[MATERIAL PROVIDED — start]

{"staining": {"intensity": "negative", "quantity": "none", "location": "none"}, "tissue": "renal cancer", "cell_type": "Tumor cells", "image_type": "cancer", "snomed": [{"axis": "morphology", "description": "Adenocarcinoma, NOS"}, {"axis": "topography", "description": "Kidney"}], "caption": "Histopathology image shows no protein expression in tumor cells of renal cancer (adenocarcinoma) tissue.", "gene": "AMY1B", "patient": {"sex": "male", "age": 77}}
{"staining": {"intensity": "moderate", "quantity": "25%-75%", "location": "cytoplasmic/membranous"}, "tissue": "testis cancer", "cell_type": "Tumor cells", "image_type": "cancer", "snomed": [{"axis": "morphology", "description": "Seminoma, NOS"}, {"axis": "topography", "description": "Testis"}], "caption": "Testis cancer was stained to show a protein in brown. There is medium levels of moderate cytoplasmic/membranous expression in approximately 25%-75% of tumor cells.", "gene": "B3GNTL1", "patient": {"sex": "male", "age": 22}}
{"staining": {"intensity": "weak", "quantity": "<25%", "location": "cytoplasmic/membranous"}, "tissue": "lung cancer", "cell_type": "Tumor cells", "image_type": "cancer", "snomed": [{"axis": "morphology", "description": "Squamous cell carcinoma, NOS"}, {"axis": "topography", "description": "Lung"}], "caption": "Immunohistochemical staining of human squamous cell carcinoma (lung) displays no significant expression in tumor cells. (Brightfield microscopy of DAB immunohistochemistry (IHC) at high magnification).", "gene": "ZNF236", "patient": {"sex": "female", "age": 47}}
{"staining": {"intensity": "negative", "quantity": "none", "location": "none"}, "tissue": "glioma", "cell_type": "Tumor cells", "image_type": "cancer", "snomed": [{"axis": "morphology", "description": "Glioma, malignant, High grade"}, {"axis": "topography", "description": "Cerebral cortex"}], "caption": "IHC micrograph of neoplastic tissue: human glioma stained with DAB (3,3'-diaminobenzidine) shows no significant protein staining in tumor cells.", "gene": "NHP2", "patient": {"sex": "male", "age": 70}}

[MATERIAL PROVIDED — finish]

Beginning with the first line and ending with the last, copy the material above exactly.

{"staining": {"intensity": "negative", "quantity": "none", "location": "none"}, "tissue": "renal cancer", "cell_type": "Tumor cells", "image_type": "cancer", "snomed": [{"axis": "morphology", "description": "Adenocarcinoma, NOS"}, {"axis": "topography", "description": "Kidney"}], "caption": "Histopathology image shows no protein expression in tumor cells of renal cancer (adenocarcinoma) tissue.", "gene": "AMY1B", "patient": {"sex": "male", "age": 77}}
{"staining": {"intensity": "moderate", "quantity": "25%-75%", "location": "cytoplasmic/membranous"}, "tissue": "testis cancer", "cell_type": "Tumor cells", "image_type": "cancer", "snomed": [{"axis": "morphology", "description": "Seminoma, NOS"}, {"axis": "topography", "description": "Testis"}], "caption": "Testis cancer was stained to show a protein in brown. There is medium levels of moderate cytoplasmic/membranous expression in approximately 25%-75% of tumor cells.", "gene": "B3GNTL1", "patient": {"sex": "male", "age": 22}}
{"staining": {"intensity": "weak", "quantity": "<25%", "location": "cytoplasmic/membranous"}, "tissue": "lung cancer", "cell_type": "Tumor cells", "image_type": "cancer", "snomed": [{"axis": "morphology", "description": "Squamous cell carcinoma, NOS"}, {"axis": "topography", "description": "Lung"}], "caption": "Immunohistochemical staining of human squamous cell carcinoma (lung) displays no significant expression in tumor cells. (Brightfield microscopy of DAB immunohistochemistry (IHC) at high magnification).", "gene": "ZNF236", "patient": {"sex": "female", "age": 47}}
{"staining": {"intensity": "negative", "quantity": "none", "location": "none"}, "tissue": "glioma", "cell_type": "Tumor cells", "image_type": "cancer", "snomed": [{"axis": "morphology", "description": "Glioma, malignant, High grade"}, {"axis": "topography", "description": "Cerebral cortex"}], "caption": "IHC micrograph of neoplastic tissue: human glioma stained with DAB (3,3'-diaminobenzidine) shows no significant protein staining in tumor cells.", "gene": "NHP2", "patient": {"sex": "male", "age": 70}}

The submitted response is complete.